BenI 03-22-2002 09:48 AM

Howcan I increase compression on newly rebuilt engine?
 
I’m wondering what the best course of action would be to increase my compression ratio. I think I had the wrong people rebuild my 2.0L 914-4 engine. I've had it now for almost 20k miles, and it still only reads about 80-90 PSI/cylinder (I measure it every couple of months and have seen no drop in numbers). I run Mahle pistons with the dish indentation. Also, my damn engine builder put VW bus heads on the thing (I have a sneaking suspicion they could’ve taken my Porsche 2.0L heads but didn’t check ahead of time which heads the engine had). I have removed the head gaskets. I don’t know if the combustion chamber is different between the 2.0L Porsche heads and the 2.0L VW Bus heads. I am looking for a solution now to increase my compression ratio, but am afraid it will entail possibly Euro pistons, real Porsche 2.0L heads, and that’s assuming my stroke is correct. Any other ideas?
══════════
**ASSIGNMENT:** In the forum post about raising engine compression, what compression reading does each cylinder show?

**INFORMATION PROVIDED:**
══════════
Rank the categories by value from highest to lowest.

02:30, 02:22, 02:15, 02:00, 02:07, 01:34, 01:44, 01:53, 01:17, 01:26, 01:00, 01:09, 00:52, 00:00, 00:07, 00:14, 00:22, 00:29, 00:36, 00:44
══════════
**SOLUTION:** About 80-90 PSI per cylinder.